A blend of autobiography and fiction, the book opens on the day his close friend Pop, a celebrated hunter, leaves Ernest in charge of the safari camp and news arrives of a potential attack from a hostile tribe. Drama continues to build as his wife, Mary pursues the great black–maned lion that has become her obsession. Spicing his depictions of human longings with sharp humor, Hemingway captures the excitement of big-game hunting and the unparalleled beauty of the scenery—the green plains covered with gray mist, zebra and gazelle traversing the horizon, cool dark nights broken by the sounds of the hyena's cry.
As the group at camp help Mary track her prize, she and Ernest suffer the “incalculable casualties of marriage,” and their attempts to love each other well are marred by cruelty, competition and infidelity. Ernest has become involved with Debba, an African girl whom he supposedly plans to take as a second bride. Increasingly enchanted by the local African community, he struggles between the attraction of these two women and the wildly different cultures they represent.
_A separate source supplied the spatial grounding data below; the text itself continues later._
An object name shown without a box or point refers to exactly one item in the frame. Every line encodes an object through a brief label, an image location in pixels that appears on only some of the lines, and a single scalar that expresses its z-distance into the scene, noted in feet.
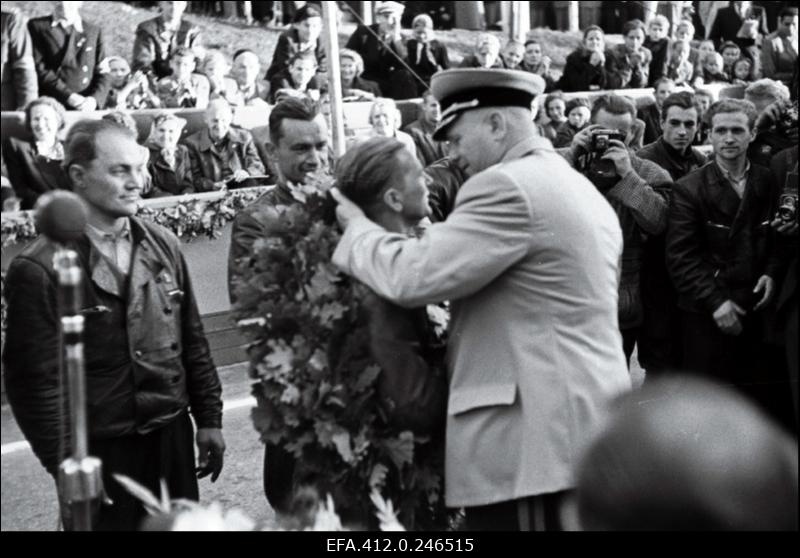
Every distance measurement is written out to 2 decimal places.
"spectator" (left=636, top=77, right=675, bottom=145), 31.27
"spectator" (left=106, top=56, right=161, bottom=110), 31.45
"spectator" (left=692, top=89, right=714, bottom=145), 29.67
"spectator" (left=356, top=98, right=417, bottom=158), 26.04
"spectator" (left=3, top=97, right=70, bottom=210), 25.85
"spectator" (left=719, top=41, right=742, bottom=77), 45.55
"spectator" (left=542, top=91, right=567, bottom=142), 31.35
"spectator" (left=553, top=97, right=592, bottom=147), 29.62
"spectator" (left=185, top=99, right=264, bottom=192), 28.58
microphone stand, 6.97
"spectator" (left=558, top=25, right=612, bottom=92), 40.45
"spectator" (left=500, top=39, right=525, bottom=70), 38.14
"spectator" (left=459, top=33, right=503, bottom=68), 36.40
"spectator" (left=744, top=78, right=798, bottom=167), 19.52
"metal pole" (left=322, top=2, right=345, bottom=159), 18.26
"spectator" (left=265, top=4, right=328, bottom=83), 35.35
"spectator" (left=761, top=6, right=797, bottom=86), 40.73
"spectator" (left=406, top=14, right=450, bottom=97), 38.86
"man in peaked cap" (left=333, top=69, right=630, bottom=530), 9.16
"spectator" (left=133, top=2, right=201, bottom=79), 34.12
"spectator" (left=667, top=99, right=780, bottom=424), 16.99
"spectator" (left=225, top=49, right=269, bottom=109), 33.32
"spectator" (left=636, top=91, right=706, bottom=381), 18.42
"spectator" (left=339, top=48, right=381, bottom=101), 34.35
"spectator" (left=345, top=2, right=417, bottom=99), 38.22
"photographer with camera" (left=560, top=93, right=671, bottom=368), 17.37
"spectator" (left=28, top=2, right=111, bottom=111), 31.48
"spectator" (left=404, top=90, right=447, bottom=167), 26.53
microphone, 7.22
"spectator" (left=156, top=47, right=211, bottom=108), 31.78
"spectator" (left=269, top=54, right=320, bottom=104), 33.24
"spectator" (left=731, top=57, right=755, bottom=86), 44.19
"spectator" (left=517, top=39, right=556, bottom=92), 38.63
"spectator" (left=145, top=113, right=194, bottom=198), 27.63
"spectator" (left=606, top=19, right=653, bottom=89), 41.53
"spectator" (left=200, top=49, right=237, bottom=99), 32.89
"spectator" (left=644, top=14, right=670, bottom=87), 42.96
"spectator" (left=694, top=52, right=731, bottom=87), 43.37
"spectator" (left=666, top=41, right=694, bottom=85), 42.29
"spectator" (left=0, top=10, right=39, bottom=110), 30.94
In True at First Light, Hemingway also chronicles his exploits—sometimes hilarious and sometimes poignant—among the African men with whom he has become very close, reminisces about encounters with other writers and his days in Paris and Spain and satirizes, among other things, the role of organized religion in Africa. He also muses on the act of writing itself and the author's role in determining the truth. What is fact and what is fiction? This is a question that was posed by Hemingway's readers throughout his career and is one of his principal subjects here.
Equally adept at evoking the singular textures of the landscape, the thrill of the hunt and the complexities of married life, Hemingway weaves a tale that is rich in laughter, beauty and profound insight. True at First Light is an extraordinary publishing event—a breathtaking final work from one of this nation's most beloved and important writers.
PUBLISHERS WEEKLY
More a curiosity than a major contribution to his oeuvre, this fictional memoir of a 1953 safari in Kenya, edited by Hemingway's son Patrick from a first-draft manuscript and published to celebrate the 100th anniversary of Papa's birth, is a sometimes entertaining, sometimes trying read. Hemingway narrates the rambling story in his own voice, and others, including his wife, Mary, are identified by name. More humorous than most of Hemingway's novels, the narrative also contains enough hunting scenes for Hemingway and others to show the requisite grace under pressure. The old Hemingway magic flashes sporadically, like lightning, but not often enough. There are a series of sentences intoning "I wished..." reminiscent of his earlier linguistic triumphs, and some dialogue, crisp and to the point, like the stichomythia of Greek tragedy. Lines like "So I carried her in and she weighed just what a woman that you love should weigh when you lifted her in your arms...." still resonate. The Kenyan setting is atmospheric, but the promising elements of the plot--a possible Mau Mau attack on the camp, Miss Mary's determination to kill a lion--too often stagnate for lack of action and dramatic tension. Some uneasiness occurs between Hemingway and Mary over Hemingway's attraction to an African woman, Debba, but even this is pretty tame. A supporting cast of African characters are not distinct individuals, and the prolific use of Swahili words is often confusing in spite of a glossary. Yet, as prose by Hemingway, no matter how distanced and imperfect, the book is still worth reading. Perhaps it will inspire new readers to delve into Hemingway's true legacy, the novels and stories like "Cat in the Rain," and "The Short Happy Life of Francis Macomber." BOMC main selection; first serial to the New Yorker; rights sold in Denmark, England, France, Germany, Iceland, Italy, Norway, Poland, Spain, Sweden and the Czech Republic.